ASSIGNMENT: List each line of the data in which the string "mysqlconnector" appears.

[Dataset records]
- - - -

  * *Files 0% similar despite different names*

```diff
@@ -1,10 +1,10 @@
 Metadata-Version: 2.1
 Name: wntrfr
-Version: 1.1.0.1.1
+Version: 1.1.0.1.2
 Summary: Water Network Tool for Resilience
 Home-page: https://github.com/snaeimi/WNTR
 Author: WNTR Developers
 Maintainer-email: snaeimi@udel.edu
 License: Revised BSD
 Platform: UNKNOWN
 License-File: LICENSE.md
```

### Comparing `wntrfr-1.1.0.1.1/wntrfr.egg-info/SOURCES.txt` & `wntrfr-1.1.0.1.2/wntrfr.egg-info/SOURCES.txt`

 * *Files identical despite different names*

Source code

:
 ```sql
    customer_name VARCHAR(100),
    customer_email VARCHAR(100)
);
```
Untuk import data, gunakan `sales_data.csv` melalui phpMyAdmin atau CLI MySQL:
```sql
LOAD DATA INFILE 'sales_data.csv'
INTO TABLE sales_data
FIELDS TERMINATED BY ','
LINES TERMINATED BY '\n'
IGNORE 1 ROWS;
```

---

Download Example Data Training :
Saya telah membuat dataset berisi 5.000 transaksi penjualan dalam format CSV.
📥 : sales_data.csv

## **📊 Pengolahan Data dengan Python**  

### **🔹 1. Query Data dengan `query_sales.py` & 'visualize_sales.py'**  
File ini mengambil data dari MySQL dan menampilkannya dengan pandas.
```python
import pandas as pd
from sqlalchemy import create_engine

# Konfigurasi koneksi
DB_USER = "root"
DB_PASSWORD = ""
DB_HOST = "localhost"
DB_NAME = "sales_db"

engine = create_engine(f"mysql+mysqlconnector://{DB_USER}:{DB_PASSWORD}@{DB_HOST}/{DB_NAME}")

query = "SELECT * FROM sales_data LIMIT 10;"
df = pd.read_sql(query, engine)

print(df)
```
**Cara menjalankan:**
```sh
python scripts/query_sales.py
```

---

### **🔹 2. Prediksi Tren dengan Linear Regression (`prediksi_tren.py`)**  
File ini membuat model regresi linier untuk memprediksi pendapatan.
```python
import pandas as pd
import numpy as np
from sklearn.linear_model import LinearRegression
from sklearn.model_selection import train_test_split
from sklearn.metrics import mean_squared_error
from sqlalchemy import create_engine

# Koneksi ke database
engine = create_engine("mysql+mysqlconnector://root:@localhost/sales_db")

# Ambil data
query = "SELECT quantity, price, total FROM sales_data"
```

- - - -

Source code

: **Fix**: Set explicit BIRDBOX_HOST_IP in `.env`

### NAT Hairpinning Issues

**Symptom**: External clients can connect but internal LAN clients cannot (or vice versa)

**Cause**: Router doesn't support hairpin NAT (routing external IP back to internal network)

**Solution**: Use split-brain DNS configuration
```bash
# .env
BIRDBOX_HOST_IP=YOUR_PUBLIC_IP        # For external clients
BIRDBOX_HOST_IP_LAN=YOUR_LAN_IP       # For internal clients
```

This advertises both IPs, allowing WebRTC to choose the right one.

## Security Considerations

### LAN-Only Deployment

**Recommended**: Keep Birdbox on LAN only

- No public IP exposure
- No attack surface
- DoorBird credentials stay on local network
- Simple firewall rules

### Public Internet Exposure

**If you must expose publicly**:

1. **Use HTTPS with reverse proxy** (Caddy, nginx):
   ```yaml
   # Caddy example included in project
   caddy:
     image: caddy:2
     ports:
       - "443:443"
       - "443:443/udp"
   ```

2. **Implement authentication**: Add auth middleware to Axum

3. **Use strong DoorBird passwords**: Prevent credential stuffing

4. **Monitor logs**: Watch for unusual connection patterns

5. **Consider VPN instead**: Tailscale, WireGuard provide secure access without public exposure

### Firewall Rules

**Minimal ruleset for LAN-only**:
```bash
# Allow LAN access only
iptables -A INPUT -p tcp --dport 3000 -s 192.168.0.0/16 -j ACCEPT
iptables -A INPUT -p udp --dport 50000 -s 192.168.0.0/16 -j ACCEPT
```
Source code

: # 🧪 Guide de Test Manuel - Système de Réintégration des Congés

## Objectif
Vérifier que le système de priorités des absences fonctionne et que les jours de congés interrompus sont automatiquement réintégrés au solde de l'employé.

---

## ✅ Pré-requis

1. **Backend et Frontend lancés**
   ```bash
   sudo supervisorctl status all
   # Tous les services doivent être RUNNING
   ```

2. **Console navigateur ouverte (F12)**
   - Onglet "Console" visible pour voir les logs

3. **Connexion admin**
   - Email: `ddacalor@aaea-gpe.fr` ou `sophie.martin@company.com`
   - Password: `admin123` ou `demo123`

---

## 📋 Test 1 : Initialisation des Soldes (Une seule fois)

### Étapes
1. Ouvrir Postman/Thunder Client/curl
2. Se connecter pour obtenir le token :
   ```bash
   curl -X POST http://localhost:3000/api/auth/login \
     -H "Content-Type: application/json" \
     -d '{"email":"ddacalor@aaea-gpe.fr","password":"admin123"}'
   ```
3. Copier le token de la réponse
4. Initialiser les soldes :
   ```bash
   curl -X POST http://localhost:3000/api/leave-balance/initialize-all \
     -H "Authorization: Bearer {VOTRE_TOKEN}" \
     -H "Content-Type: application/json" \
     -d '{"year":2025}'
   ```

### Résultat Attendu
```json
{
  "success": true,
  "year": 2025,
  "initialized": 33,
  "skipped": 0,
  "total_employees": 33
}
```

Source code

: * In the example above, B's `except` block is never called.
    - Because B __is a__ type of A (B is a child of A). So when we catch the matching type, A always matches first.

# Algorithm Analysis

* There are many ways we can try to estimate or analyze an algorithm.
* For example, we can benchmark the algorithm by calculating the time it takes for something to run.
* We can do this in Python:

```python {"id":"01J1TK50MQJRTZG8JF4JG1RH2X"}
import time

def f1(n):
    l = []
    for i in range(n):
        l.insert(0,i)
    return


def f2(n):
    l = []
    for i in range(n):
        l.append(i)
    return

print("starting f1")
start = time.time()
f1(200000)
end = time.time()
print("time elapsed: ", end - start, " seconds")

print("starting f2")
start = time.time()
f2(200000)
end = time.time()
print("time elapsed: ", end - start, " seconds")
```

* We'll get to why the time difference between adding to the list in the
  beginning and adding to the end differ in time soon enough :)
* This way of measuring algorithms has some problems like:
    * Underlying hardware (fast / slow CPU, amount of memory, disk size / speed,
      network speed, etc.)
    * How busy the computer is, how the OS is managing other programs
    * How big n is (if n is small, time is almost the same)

- - - -

OUTPUT OF THE TASK:
engine = create_engine(f"mysql+mysqlconnector://{DB_USER}:{DB_PASSWORD}@{DB_HOST}/{DB_NAME}")
engine = create_engine("mysql+mysqlconnector://root:@localhost/sales_db")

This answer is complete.